As Fedor explained, if $M$ exceeds the number of digits in $a$, we have $s(an)=s(an')+\sum_{k\in K}s(an_k)$ and similarly for $b$. Thus $$ s(an)-s(bn)=s(an')-s(bn')+\sum_{k\in K}X_k $$ with $$ X_k=s(an_k)-s(bn_k) $$ The random variables $X_k$ are i.i.d. and their distribution is completely determined by $a,b$, and $M$.
Suppose that the equality $s(an)=s(bn)$ fails for at least one $n\ge 0$. Then (since it holds for $n=0$) $X_k$ is not a constant for sufficiently large $M$ and we can use the following
Probabilistic Claim. If $X$ is any fixed integer-valued random variable with finitely many values that is not constant, then $\lim_{Q\to\infty}\sup_{S\in\mathbb Z} P\{\sum_{k=1}^Q X_k+S=0\}=0$ where $X_k$ are i.i.d. random variables equidistributed with $X$.
Since the cardinality $Q$ of $K$ for every typical group is huge when $N$ is large enough, we conclude that the above displayed equation has very little chance to hold in every typical group $G(K,n')$ and, thereby, overall.
However, if $s(an)=s(bn)$ for all $n$, then $a$ and $b$ differ only by the number of zeroes in the end.
I apologize if this edit rendered some comments meaningless.
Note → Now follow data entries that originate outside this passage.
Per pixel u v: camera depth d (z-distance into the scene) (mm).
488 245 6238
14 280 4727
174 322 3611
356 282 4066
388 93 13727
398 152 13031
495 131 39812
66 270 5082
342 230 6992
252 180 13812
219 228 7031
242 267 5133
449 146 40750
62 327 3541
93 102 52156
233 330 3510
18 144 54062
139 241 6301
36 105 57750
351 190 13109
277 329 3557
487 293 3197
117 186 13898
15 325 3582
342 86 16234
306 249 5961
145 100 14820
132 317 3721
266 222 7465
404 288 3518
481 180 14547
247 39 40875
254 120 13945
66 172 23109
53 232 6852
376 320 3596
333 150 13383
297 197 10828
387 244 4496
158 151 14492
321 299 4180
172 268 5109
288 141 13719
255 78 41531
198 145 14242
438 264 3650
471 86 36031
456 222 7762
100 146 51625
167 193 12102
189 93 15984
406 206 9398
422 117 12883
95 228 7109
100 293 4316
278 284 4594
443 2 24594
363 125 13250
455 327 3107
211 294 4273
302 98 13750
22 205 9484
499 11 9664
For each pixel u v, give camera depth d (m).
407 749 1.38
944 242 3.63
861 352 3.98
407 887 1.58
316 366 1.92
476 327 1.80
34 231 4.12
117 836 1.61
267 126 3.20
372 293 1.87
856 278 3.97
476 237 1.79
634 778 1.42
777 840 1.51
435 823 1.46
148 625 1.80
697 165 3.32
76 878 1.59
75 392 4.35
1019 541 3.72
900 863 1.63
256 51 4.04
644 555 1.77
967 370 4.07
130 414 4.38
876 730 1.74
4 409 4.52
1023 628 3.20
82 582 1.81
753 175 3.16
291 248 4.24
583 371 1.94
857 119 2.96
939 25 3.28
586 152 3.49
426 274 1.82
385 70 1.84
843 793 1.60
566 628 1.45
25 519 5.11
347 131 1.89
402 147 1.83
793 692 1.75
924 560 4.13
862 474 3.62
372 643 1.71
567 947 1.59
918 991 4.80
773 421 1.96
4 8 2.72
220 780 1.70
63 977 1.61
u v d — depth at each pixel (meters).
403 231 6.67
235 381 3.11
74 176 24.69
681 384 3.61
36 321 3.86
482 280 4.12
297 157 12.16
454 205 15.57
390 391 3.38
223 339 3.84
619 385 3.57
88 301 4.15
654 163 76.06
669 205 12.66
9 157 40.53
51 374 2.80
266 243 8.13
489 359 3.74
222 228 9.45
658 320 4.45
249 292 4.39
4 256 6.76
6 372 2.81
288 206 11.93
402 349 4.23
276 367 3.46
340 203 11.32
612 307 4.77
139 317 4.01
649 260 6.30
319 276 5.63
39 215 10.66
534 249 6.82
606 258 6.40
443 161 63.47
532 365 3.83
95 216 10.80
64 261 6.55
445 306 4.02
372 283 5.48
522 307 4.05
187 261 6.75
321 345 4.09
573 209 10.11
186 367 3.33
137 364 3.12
You can find some explicit asymptotics in a paper by J. Schmidt, "The joint distribution of the binary digits of integer multiples". He considers base $2$, and theorem 1.2 says that for any $a,b$ odd and arbitrary integer $k$. $$|\lbrace 0\le n\le x: s(na)-s(nb)=k\rbrace|=\frac{x}{\sqrt{2\pi V\cdot \log_2x }}e^{-\frac{k^2}{2V\log_2 x}}+O(\frac{x}{\log x}),$$ where $V=\frac{1}{2}\left(1-\frac{\gcd^2(a,b)}{ab}\right)$. Something similar should work for any base.
I don't follow fedja's proof. I'd guess that $s(n)=s(2n)$ might have positive density. My reasoning is vague: $2n$ is equally likely to have digit sum above as below $n$. Of course it is better to look $s(9n)=s(18n)$ since those are the only possible matches. Again the distribution is symmetric and now heavily clustered about 0. As I say, weak.
Random experiments show possible patterns and do provide some support. Example: Density in [b,b+9999] for b a random 100 digit integer. It is frequently 0 but also frequently over half.
However it may be the law of small numbers. It could be that the density decreases like $0.95^{\ln{x}}$